Until we have a comprehensive plan as to what we will do with those taxes, it is simply showboating to exclaim “the rich should pay more tax”. We know from the evidence of giving to charities that New Zealanders are very prepared to contribute – if they believe their money is being used well. At every level there is too little thought given to the reasons for problems, and fixing the cause, rather than just band-aiding the symptoms. Perhaps understanding why type 2 diabetes is so common, and exerting some energy into eliminating the causes, would mean we wouldn’t need to spend so much of our health budget on the end result. Perhaps spending a little on increasing financial literacy in our school system would pay dividends in reducing poverty. We need to pay living wages – but at the same time enable people with the tools and knowledge to be able to make choices as to what they do with what they do have.

And rather than saying that the government needs to build one hundred thousand new houses , perhaps there is a case for establishing where the mis-match in size , configuration and location exists in the current housing market. Too often the answer to the problem is to throw more (Taxpayer) money at the problem, rather than understanding what the real problem is, and applying thought and planning to fix.

The problem is not confined to government. In our own sector we constantly see encouragement for short term thinking. Take a standard commercial lease. Preventative maintenance is to the tenant’s account.

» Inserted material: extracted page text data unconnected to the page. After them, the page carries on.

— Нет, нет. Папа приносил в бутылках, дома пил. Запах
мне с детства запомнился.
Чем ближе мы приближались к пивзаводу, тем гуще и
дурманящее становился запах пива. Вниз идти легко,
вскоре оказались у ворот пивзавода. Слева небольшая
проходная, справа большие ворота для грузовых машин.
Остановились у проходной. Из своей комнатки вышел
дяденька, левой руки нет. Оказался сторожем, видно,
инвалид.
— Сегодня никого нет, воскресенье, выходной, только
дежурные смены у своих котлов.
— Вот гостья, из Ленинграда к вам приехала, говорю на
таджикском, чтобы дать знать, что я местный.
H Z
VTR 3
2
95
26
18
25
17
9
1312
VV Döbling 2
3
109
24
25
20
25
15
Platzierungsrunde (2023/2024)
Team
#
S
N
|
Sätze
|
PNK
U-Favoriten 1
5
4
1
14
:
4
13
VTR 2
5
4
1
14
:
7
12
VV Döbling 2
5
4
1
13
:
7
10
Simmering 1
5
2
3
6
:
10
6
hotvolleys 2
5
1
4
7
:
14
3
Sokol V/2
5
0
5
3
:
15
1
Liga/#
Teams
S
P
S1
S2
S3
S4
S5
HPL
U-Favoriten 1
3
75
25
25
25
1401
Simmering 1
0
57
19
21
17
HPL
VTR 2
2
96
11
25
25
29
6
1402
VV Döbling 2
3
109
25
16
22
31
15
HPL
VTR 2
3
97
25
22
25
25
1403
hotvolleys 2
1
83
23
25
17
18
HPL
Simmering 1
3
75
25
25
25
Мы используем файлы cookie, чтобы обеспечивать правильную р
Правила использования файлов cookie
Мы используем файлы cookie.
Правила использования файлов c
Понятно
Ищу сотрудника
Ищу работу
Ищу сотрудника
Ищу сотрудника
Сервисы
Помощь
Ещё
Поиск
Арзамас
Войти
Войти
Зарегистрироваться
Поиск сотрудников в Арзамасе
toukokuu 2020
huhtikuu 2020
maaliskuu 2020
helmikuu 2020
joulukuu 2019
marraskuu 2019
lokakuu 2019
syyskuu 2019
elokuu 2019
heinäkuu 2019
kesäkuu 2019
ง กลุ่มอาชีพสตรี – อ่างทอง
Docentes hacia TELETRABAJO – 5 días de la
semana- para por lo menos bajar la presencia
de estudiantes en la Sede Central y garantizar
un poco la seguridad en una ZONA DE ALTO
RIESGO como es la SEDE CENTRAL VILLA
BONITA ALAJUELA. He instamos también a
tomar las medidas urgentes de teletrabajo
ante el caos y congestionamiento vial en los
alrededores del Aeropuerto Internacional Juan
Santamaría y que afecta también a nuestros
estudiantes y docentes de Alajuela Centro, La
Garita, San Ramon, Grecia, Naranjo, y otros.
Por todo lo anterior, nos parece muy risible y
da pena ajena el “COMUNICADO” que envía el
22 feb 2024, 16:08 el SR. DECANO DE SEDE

Many tenants don’t want to pay for preventative maintenance. Then actual maintenance is to the tenant’s account also. Many tenants don’t want to pay for actual maintenance. Replacement of faulty building elements (such as a leaky roof) is to the landlord’s account. So rather than replacing, the landlord will often push back to the tenant to pay for patching.

Isn’t it time , in both the private and public sector, that we realised that having a long term plan, and executing it actually produces a better result, and ultimately costs less. But I suspect we are really just whistling in the wind.